By Andrew Chow, Esq. on June 21, 2012 | Last updated on March 21, 2019

Owners of a Connecticut ski slope cannot be held liable in a ski injury lawsuit that sought damages for a teenager's paralysis, a state appellate court has ruled.

James Malaguit of Brewster, N.Y., was hurt in a ski jump accident at New Hartford, Conn.'s Ski Sundown in 2006, when he was 15. Malaguit suffered spinal cord injuries and is now a quadriplegic, the local Republican American reports.

Malaguit sued Ski Sundown Inc., but lost his lawsuit in 2010. The paralyzed man appealed the jury's verdict, but a court let it stand, agreeing that Malaguit was at least partly to blame.

James Malaguit's ski injury lawsuit alleged Ski Sundown Inc. was negligent in building and maintaining the Connecticut snow jump, the Associated Press reports.

Jurors, however, sided with Ski Sundown, which argued Malaguit assumed the risk of injury. That's a common defense against negligence, when an injury victim knows of the risks involved in a dangerous activity and chooses to engage in the activity anyway.

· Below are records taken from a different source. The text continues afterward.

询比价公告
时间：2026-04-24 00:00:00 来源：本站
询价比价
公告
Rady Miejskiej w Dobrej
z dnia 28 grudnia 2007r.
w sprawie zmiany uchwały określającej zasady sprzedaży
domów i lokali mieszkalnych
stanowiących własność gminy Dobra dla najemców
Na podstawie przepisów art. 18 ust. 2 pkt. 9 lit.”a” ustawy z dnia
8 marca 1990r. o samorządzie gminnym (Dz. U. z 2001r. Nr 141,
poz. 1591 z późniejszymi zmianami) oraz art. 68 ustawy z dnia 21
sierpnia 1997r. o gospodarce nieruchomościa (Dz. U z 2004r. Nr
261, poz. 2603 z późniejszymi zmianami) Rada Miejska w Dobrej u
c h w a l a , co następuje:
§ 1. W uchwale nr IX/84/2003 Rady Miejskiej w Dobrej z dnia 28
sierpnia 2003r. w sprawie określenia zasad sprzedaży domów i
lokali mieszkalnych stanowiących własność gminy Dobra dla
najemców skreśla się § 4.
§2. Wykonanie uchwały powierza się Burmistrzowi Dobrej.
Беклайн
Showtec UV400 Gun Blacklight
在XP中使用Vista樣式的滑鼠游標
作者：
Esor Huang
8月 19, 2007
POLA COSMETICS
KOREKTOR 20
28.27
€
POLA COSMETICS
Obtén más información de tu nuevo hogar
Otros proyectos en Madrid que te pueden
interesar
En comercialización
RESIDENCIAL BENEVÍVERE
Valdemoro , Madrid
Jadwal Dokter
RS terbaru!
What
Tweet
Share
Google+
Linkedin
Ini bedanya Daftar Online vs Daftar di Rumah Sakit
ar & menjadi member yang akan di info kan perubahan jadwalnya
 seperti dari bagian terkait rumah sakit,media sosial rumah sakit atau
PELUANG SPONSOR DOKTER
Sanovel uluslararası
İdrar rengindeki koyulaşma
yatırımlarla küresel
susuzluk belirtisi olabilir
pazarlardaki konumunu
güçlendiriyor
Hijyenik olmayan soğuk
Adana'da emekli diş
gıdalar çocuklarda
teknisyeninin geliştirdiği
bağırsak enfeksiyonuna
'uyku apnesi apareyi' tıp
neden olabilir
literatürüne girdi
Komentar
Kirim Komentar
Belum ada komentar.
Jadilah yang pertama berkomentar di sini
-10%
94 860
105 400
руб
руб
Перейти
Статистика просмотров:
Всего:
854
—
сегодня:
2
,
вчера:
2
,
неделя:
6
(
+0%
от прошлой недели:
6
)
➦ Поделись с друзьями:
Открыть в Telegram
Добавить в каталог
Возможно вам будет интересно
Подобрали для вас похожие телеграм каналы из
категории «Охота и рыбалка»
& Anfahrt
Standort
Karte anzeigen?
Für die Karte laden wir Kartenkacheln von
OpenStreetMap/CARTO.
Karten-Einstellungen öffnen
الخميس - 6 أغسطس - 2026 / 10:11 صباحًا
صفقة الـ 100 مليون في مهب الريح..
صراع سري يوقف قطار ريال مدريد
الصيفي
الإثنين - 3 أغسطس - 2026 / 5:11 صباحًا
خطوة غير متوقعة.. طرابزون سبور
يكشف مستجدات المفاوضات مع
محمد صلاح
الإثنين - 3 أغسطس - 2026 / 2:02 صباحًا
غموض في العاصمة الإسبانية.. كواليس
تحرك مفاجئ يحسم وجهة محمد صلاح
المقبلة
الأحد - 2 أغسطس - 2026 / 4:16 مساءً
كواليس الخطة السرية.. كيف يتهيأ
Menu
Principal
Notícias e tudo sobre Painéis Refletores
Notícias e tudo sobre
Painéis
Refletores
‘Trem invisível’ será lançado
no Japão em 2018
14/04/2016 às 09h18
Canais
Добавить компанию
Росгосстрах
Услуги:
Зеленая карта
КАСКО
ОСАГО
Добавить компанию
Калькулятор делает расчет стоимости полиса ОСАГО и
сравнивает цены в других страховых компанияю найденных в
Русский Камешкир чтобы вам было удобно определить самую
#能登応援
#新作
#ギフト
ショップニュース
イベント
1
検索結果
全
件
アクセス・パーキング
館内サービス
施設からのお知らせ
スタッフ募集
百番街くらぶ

Lawyers for Ski Sundown also argued Malaguit's own negligence caused his injuries, according to the AP.

Under Connecticut law, a jury award can be reduced if an injury victim's own negligence contributed to the accident. But if a victim's negligence is greater than the combined negligence of all the defendants, the victim is barred from receiving any award for his injury claims.

In James Malaguit's ski injury lawsuit appeal, his lawyer sought to get the 2010 verdict set aside. That's generally allowed in certain situations, like if a judge gave flawed jury instructions. But the appellate judge rejected the set-aside request and upheld the jury's verdict. Malaguit may appeal to the Connecticut Supreme Court.